Было жарко. Дамы были в легких платьях и вовсе не казались сломанными побегами. В эфире плавился аромат цветов. Воздух был томен и сладок. Пахло до изнеможения. И с людьми происходило то, что происходит, когда слишком сильно пахнет цветами.
— Селам? Это хорошо. Селам, селям… сераль… Это восторг (восхитился, не стесняясь, неизвестно чем Александр).
— Где она это взяла? Вот живет со старикашкой и читает на сон грядущий всякую чушь! — вспыхнула про себя Анна Вульф. Но и снаружи щеки стали пунцовыми.

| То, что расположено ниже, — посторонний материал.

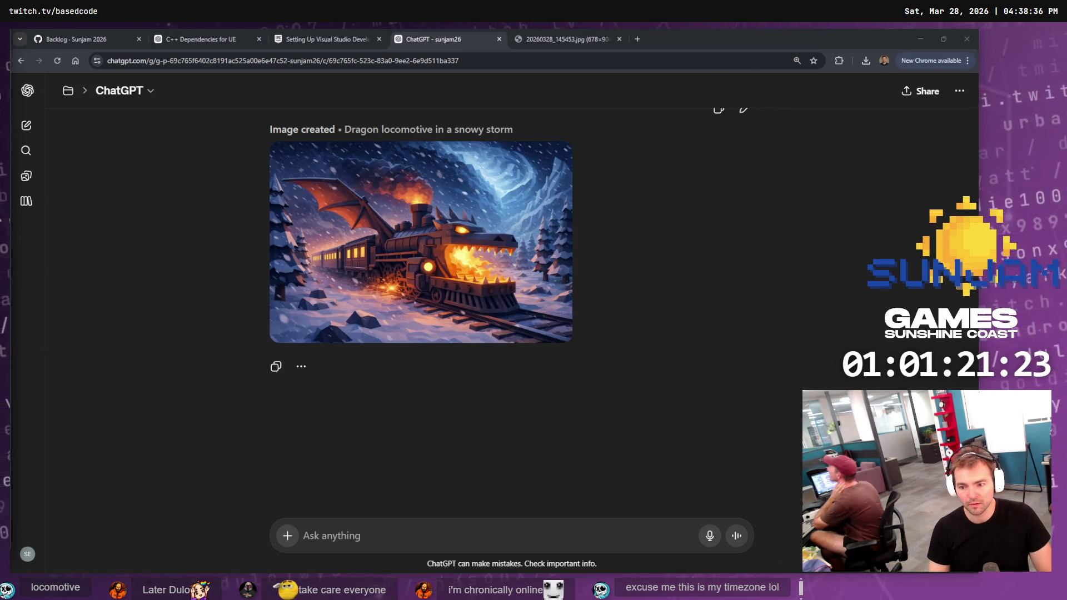
Open 'Dragon locomotive in a snowy storm' full size, then switch to Discord's train sketch
left_click(478, 287)
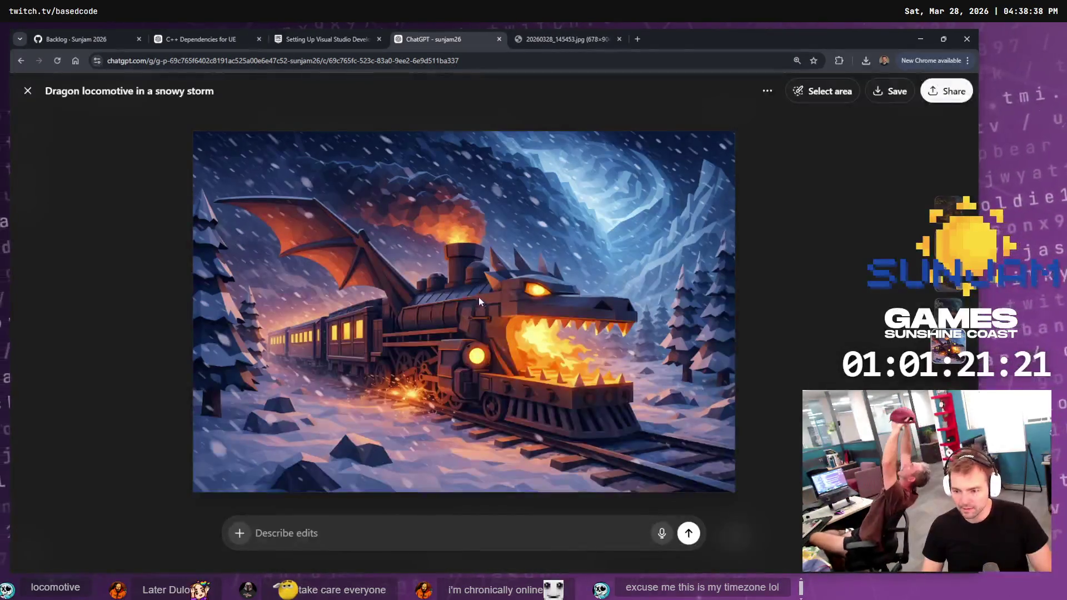
left_click(365, 38)
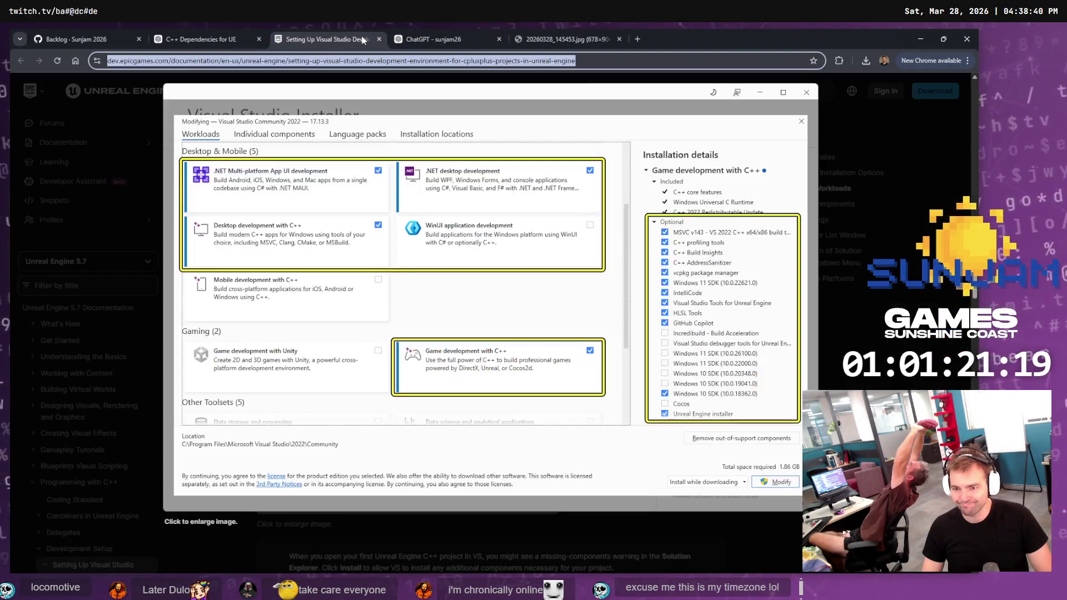
left_click(215, 32)
left_click(144, 36)
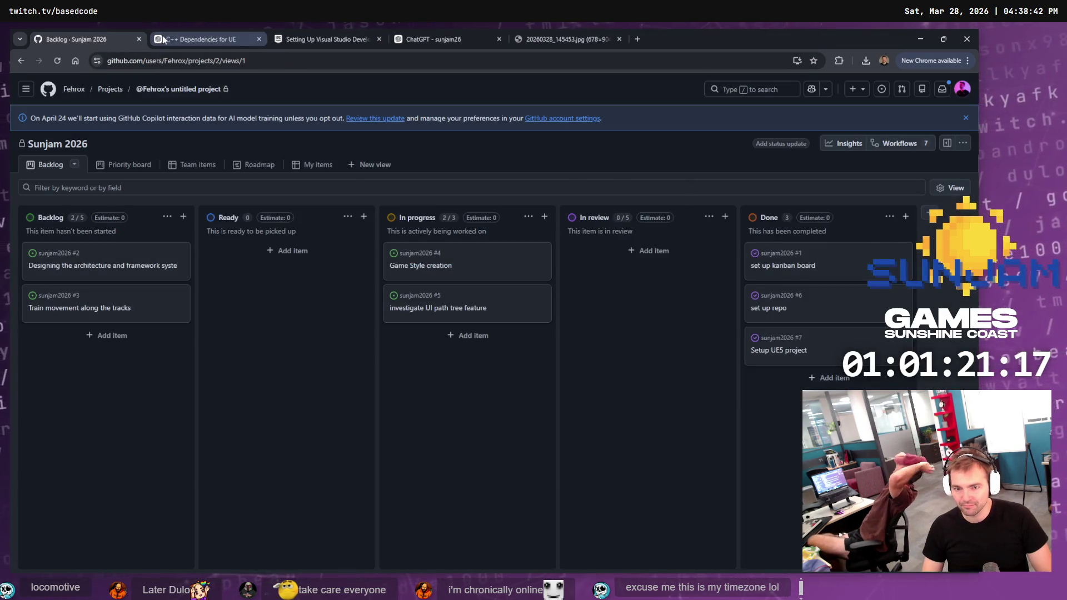
left_click(211, 34)
left_click(406, 32)
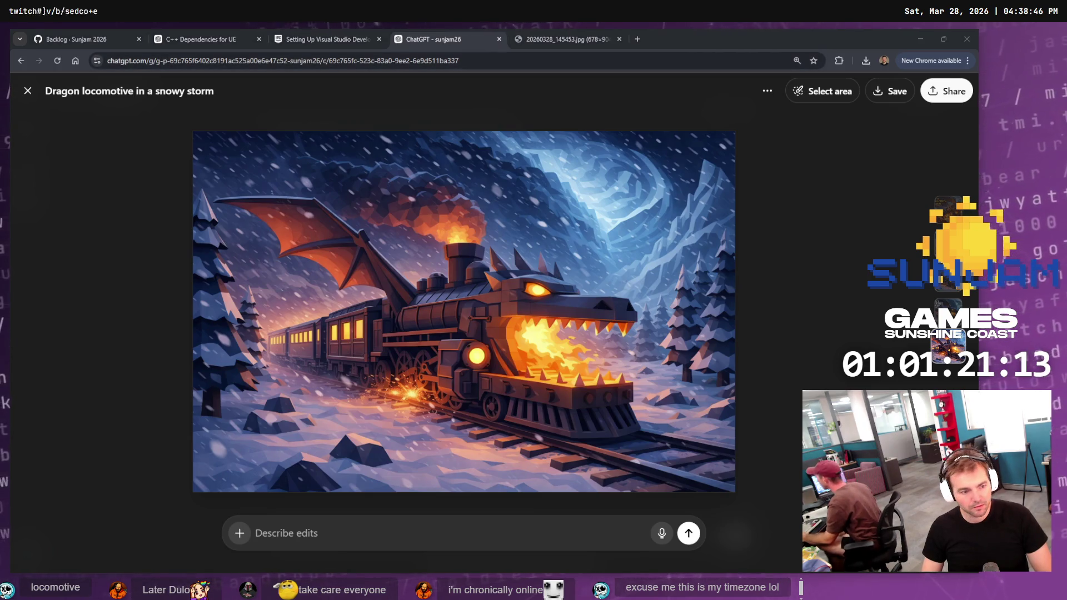
key("alt+Tab")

— На самом деле они — говорящие? Правда, цветы? Ну, скажите что-нибудь, я слушаю вас!
— Они ведь все обозначают что-то. Цветы, травы… Всяк что-то свое. Лютик — расположение к вам, вербена — чувствительность, гиацинт — игру, лилия — скромность, гвоздика — невинность. А магнолия — не могу сказать при младших. — Она имела в виду Зизи и Алексиса.
— Да. При нем особенно ничего такого нельзя! — сказал весело Александр. — Он слишком невинен.
— Александр! — укорительно остановила Прасковья Александровна.
— А вы скажите только мне! — Александр наклонился к Анне Керн почти интимно. — Только мне, на ухо! — Но она отстранилась и погрозила ему пальчиком. — Магнолия растет в Крыму, — отважно продемонстрировал свое знание Александр. И тотчас продолжил расспрос: — А жасмин что значит? — памятуя сведения, полученные им от Вульфа. Внешне он являл совершенно необыкновенный интерес. Глаза блестели так, будто здесь впрямь рассказывались вещи, о которых он не слышал и никогда, нигде, ни при каких обстоятельствах услышать не мог. Где ему!
— Жасмин? Смотря какой жасмин. Белый — дружелюбие. Вы нравитесь мне! (Легко улыбнулась Александру.) А желтый — элегантность, грациозность. Только… вы не найдете двух книг по языку цветов — или двух систем, где все бы трактовалось одинаково. Жасмин, как у кого: бывает — и нежность, и влюбленность… Не понимаю, — сказала она вдруг Анне Вульф. — Разве нам с тобой не рассказывали этого? М-ль Бенуа?
— Не помню. Верно, не рассказывала.
— А-а… — замялась Анна Керн, — а разве нас учили не всему одинаково?
— Верно, нет. Может, меня тогда не было. Или мадемуазель считала, что тебе это важней!
Сказано было колко. Жестко, прямо скажем. И Анна Керн чуть растерялась и как бы попятилась в разговоре.
— Ну, мадемуазель Бенуа была так невинна, что чему-то просто избегала нас учить. Я многое узнала потом — уже не от нее! Вы разве вовсе не играете здесь в фанты? — спросила она после паузы.
— Играем, как же! И вечерами иногда, — откликнулась Прасковья Александровна. — Но у нас другие фанты. Это — фанты моей бабушки Вындомской, и под названьями цветов — всякие изречения. Это не язык цветов. Если станет скучно, можем сыграть.
— Ну, нарцисс — понятно! Разумеется, влюбленность в самого себя! Тогда я — нарцисс! — вставил свое слово Вульф.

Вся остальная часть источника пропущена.